Manila, Philippines - The environmental group Kalikasan – People’s Network for the Environment (PNE) has condemned the killing of an environmental activist in Bukidnon.
Margarito Cabal, leader of Task Force Save Pulangi, which is campaigning against the construction of a hydroelectric dam in Pulangi River, was killed by an unidentified gunman in Barangay Palma Kibawe last Wednesday.
Clemente Bautista, national coordinator of Kalikasan-PNE, said Cabal is the 13th environmental activist killed under the Aquino administration.
Records from the Task Force-Justice for Environmental Defenders show that recent killings include tribal leader Jimmy Liguyon who was gunned down last March and Fr. Pops Tentorio in October 2011.

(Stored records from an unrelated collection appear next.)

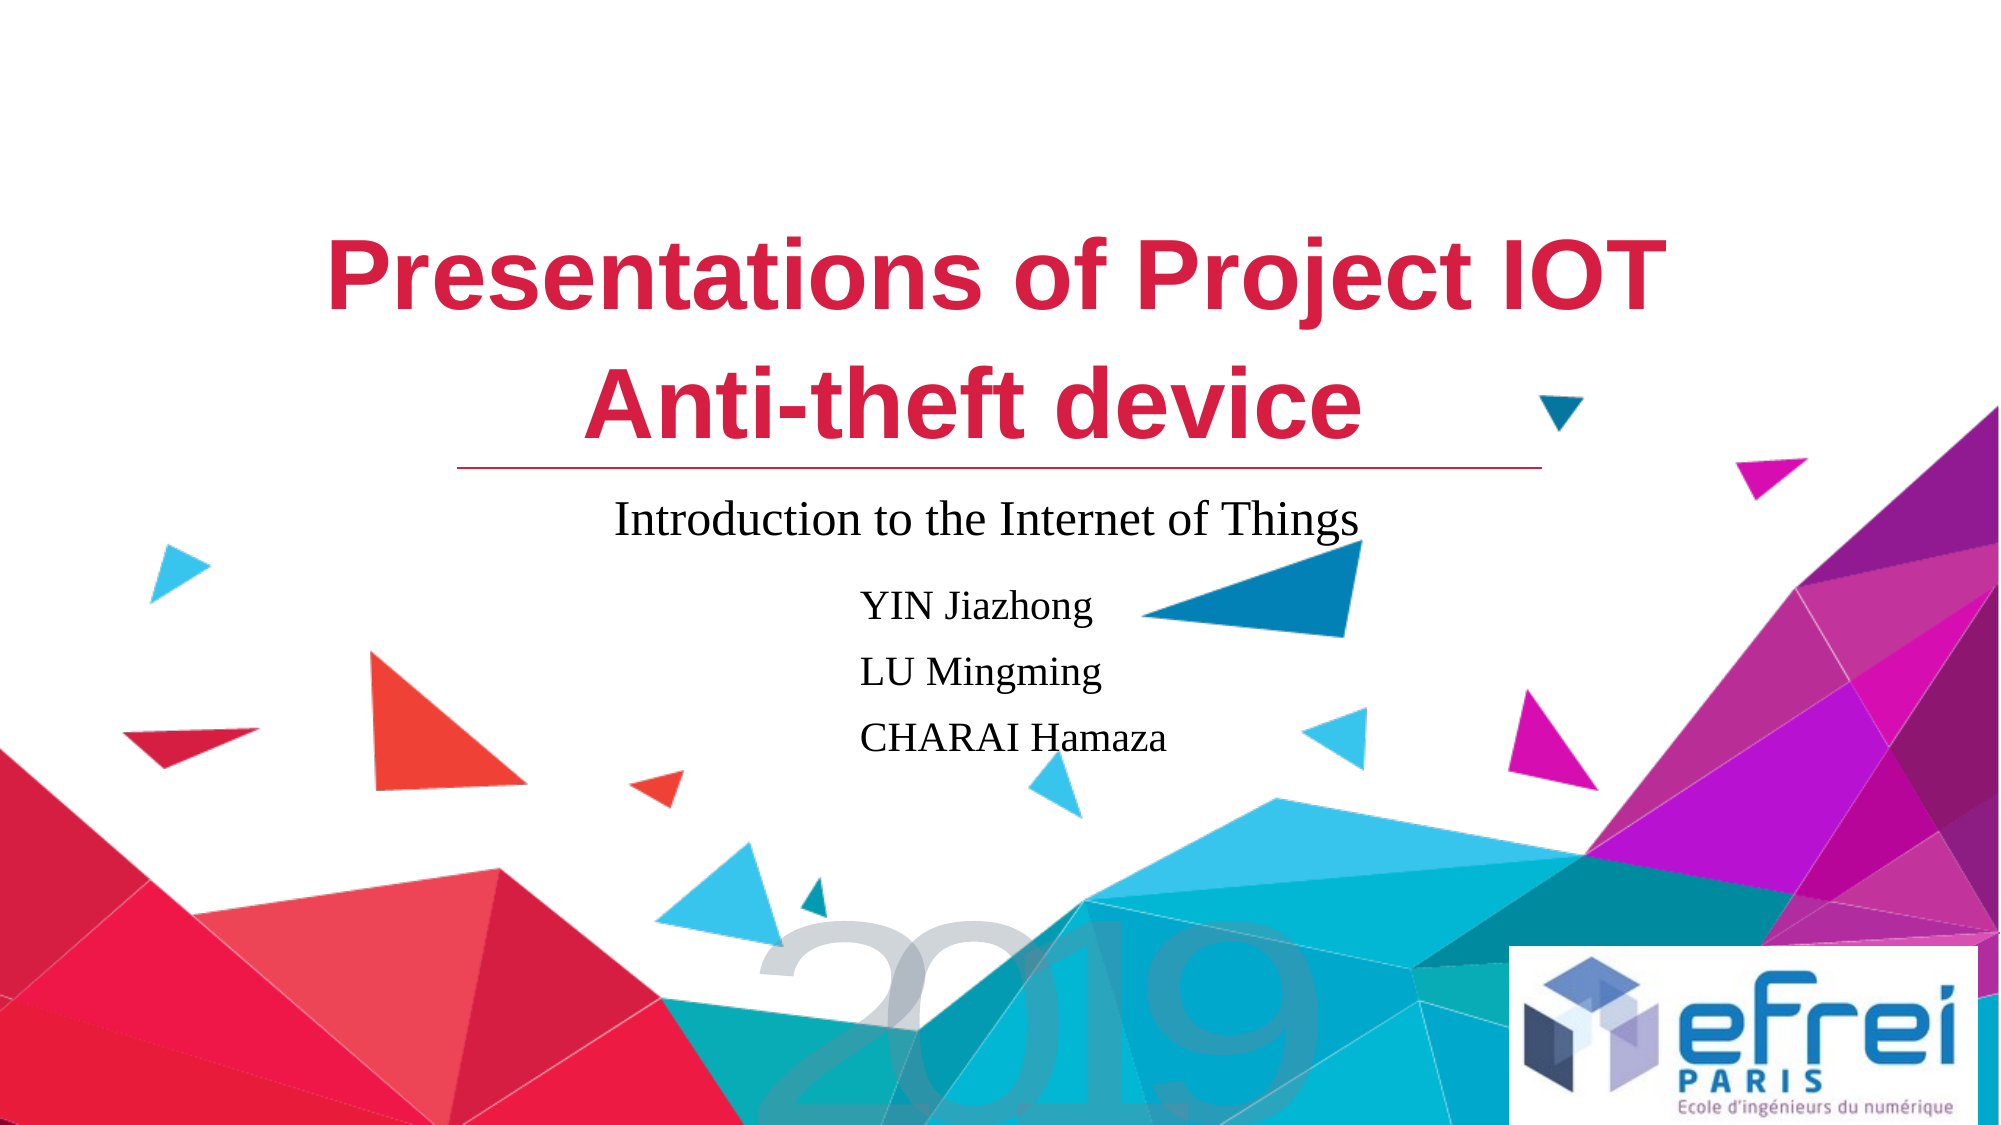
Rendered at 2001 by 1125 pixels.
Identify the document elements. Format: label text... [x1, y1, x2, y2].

title Presentations of Project IOT [310, 145, 1709, 339]
list YIN Jiazhong LU Mingming CHARAI Hamaza [844, 576, 1206, 855]
picture [0, 378, 2000, 1125]
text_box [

Nine of the 13 cases of killing of environmental activists under Aquino occurred in Mindanao.
“Impunity towards ecologists is growing by leaps and bounds in Mindanao, presumably because of the torrent of destructive mining and energy projects in the region. Government policies on protecting foreign investments and engaging in counter-insurgency are overlapping exactly because both are meant to undermine oppositions to these dirty projects,” said Bautista.
The military earlier tagged Cabal as a member of the New People’s Army (NPA).
“This has been the same modus operandi in the killing of other anti-large dam and environmental activists. Peasant leader Jose Doton and indigenous Dumagat leader Nicanor De los Santos were tagged as communist supporters or NPA members before they were killed. In most of these cases of killings, military forces and agents were the suspected perpetrators,” Bautista said.
Doton and De los Santos were shot dead in 2006 and 2001, respectively.
“The increasing number of harassments and killings of environmental activists is a result of intensifying militarization under the anti-insurgency Oplan Bayanihan of the Aquino administration. It is implemented particularly in areas where there is a huge corporate investment to exploit our natural resources, at the same time strongly opposed by advocates and communities,” the group said.
Bautista said the killings would not stop as long as the Aquino administration pushes through with Oplan Bayanihan and projects like large dams and large-scale mining.